I don’t post about it a lot, but seafood is actually a staple part of our diet. The only reason I haven’t featured more of it is that I can’t cook a good looking piece of fish to save my life. I can make it taste good, but I’ve either poked the holy heck out of it or it comes off the pan broken… and I just can’t get seem to get a picturesque sear when it counts.
But crabcakes covered in panko and baked (my preferred foolproof method so they won’t fall apart), I can do. Now, this flavor combo could also be applied to chickpea cakes, but this time these are the real thing. Not krab with a K, and not a veggie “crab” quotation-marked-version. They’re made with fresh Louisiana crab that I couldn’t pass up at the market the other day.
What I love about making crab cakes at home is that they taste just as good as they do in a restaurant except without the frying and the butter. They taste like a splurge, but they aren’t. This asian(esque) version made with coconut milk adds a sweet rich flavor and no mayo is required.
This sauce, on a whim, turned out to be a total winner… I had half of an avocado and an opened package of silken tofu that needed using up so I made this creamy wasabi sauce. Later I thinned it with a bit of water and used it as a creamy vegan salad dressing.
makes about 6 two to three-inch crab cakes (enough for 2 people with a salad or another light side dish).

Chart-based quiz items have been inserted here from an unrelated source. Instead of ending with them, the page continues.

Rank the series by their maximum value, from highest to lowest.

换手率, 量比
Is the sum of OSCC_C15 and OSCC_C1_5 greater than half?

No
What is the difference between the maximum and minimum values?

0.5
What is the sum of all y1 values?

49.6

adapted from marthastewart.com
4-5 ounces lump crabmeat
1 small shallot, chopped (about 1/4 cup)
1 garlic clove, minced
1/2 tablespoon grated fresh ginger
1 teaspoon honey
1 egg white, beaten
3 tablespoons regular coconut milk (not light), or more if needed
1/2 lime, juice and zest
1/4 cup panko, plus more to shape cakes
2 tablespoons fresh cilantro, roughly chopped
pinches of salt and pepper
1/4 to 1/2 teaspoon sriracha (optional)
Gently mix together all ingredients. Form into patties. Coat with extra panko on all sides.
I baked mine in a 400 degree oven for about 10-15 minutes or until golden brown, and I turned on the broiler for the last 1-2 minutes. You can flip halfway through, but I forgot to, and it worked out just fine.
You could also pan fry them in a skillet.
AVOCADO WASABI SAUCE:
the leftovers can become a salad dressing, sandwich spread, veggie dip, etc…
1/4 cup silken tofu
1/2 an avocado
juice of 1/4 to 1/2 a lemon (to taste)
1/2 teaspoon minced garlic
pinches of salt & pepper, to taste
1 teaspoon onion powder (or 1 tablespoon minced onion – both optional)
1/4 or 1/2 teaspoon wasabi paste, (or to taste depending on your spice preference)
In a food processor, blend all ingredients together. Chill until you’re ready to serve.